Goal of the exercise – Within the data below, copy each line where the string "client가" is found.

- Opening Delimiter -

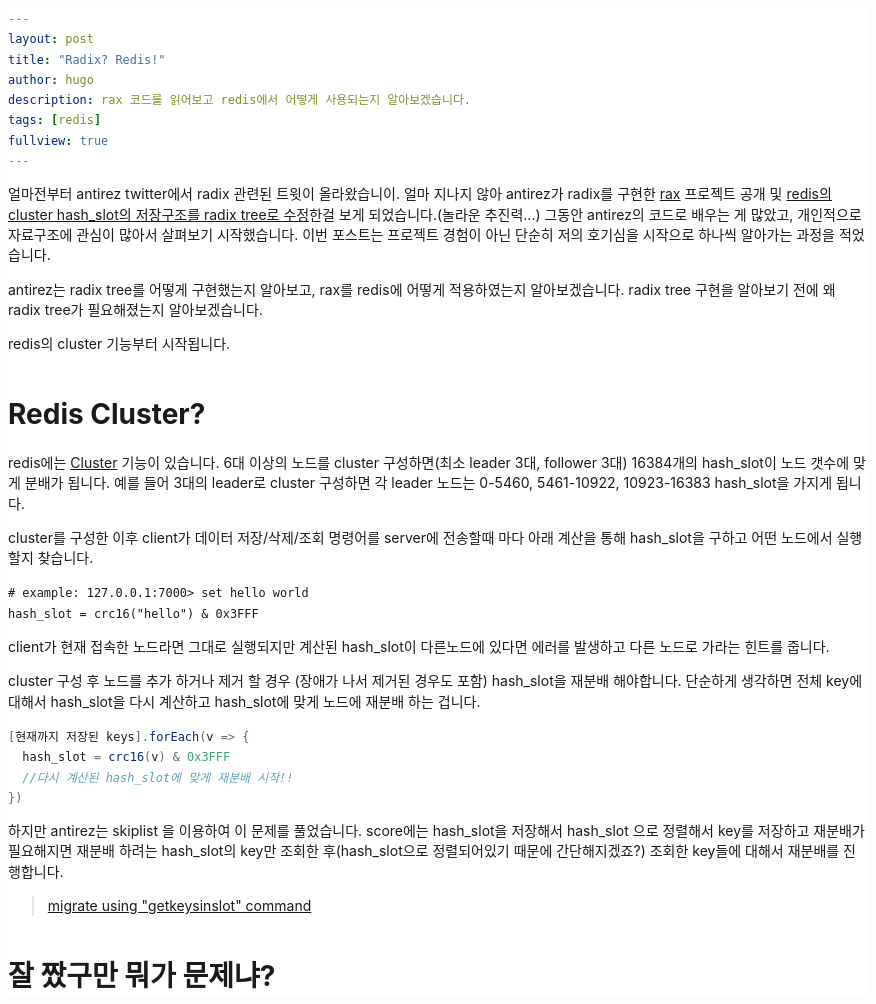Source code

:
 ```yaml
---
layout: post
title: "Radix? Redis!"
author: hugo
description: rax 코드를 읽어보고 redis에서 어떻게 사용되는지 알아보겠습니다.
tags: [redis]
fullview: true
---
```


얼마전부터 antirez twitter에서 radix 관련된 트윗이 올라왔습니이. 얼마 지나지 않아 antirez가 radix를 구현한 [rax](https://github.com/antirez/rax) 프로젝트 공개 및 [redis의 cluster hash_slot의 저장구조를 radix tree로 수정](https://github.com/antirez/redis/commit/1409c545da7861912acef4f42c4932f6c23e9937)한걸 보게 되었습니다.(놀라운 추진력...)
그동안 antirez의 코드로 배우는 게 많았고, 개인적으로 자료구조에 관심이 많아서 살펴보기 시작했습니다. 이번 포스트는 프로젝트 경험이 아닌 단순히 저의 호기심을 시작으로 하나씩 알아가는 과정을 적었습니다. 

antirez는 radix tree를 어떻게 구현했는지 알아보고, rax를 redis에 어떻게 적용하였는지 알아보겠습니다.
radix tree 구현을 알아보기 전에 왜 radix tree가 필요해졌는지 알아보겠습니다.

redis의 cluster 기능부터 시작됩니다.


# Redis Cluster?
redis에는 [Cluster](https://www.slideshare.net/iammutex/redis-cluster) 기능이 있습니다. 6대 이상의 노드를 cluster 구성하면(최소 leader 3대, follower 3대) 16384개의 hash_slot이 노드 갯수에 맞게 분배가 됩니다. 예를 들어 3대의 leader로 cluster 구성하면 각 leader 노드는 0-5460, 5461-10922, 10923-16383 hash_slot을 가지게 됩니다.
 
cluster를 구성한 이후 client가 데이터 저장/삭제/조회 명령어를 server에 전송할때 마다 아래 계산을 통해 hash_slot을 구하고 어떤 노드에서 실행할지 찾습니다.
```
# example: 127.0.0.1:7000> set hello world
hash_slot = crc16("hello") & 0x3FFF 
```
client가 현재 접속한 노드라면 그대로 실행되지만 계산된 hash_slot이 다른노드에 있다면 에러를 발생하고 다른 노드로 가라는 힌트를 줍니다.

cluster 구성 후 노드를 추가 하거나 제거 할 경우 (장애가 나서 제거된 경우도 포함) hash_slot을 재분배 해야합니다. 단순하게 생각하면 전체 key에 대해서 hash_slot을 다시 계산하고 hash_slot에 맞게 노드에 재분배 하는 겁니다.
```java
[현재까지 저장된 keys].forEach(v => {
  hash_slot = crc16(v) & 0x3FFF
  //다시 계산된 hash_slot에 맞게 재분배 시작!!
})
```
하지만 antirez는 skiplist 을 이용하여 이 문제를 풀었습니다. score에는 hash_slot을 저장해서 hash_slot 으로 정렬해서 key를 저장하고 재분배가 필요해지면 재분배 하려는 hash_slot의 key만 조회한 후(hash_slot으로 정렬되어있기 때문에 간단해지겠죠?) 조회한 key들에 대해서 재분배를 진행합니다.

> [migrate using "getkeysinslot" command](https://github.com/antirez/redis/blob/3.2/src/redis-trib.rb#L935)


# 잘 짰구만 뭐가 문제냐?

- Closing Delimiter -

Result for this task –
cluster를 구성한 이후 client가 데이터 저장/삭제/조회 명령어를 server에 전송할때 마다 아래 계산을 통해 hash_slot을 구하고 어떤 노드에서 실행할지 찾습니다.
client가 현재 접속한 노드라면 그대로 실행되지만 계산된 hash_slot이 다른노드에 있다면 에러를 발생하고 다른 노드로 가라는 힌트를 줍니다.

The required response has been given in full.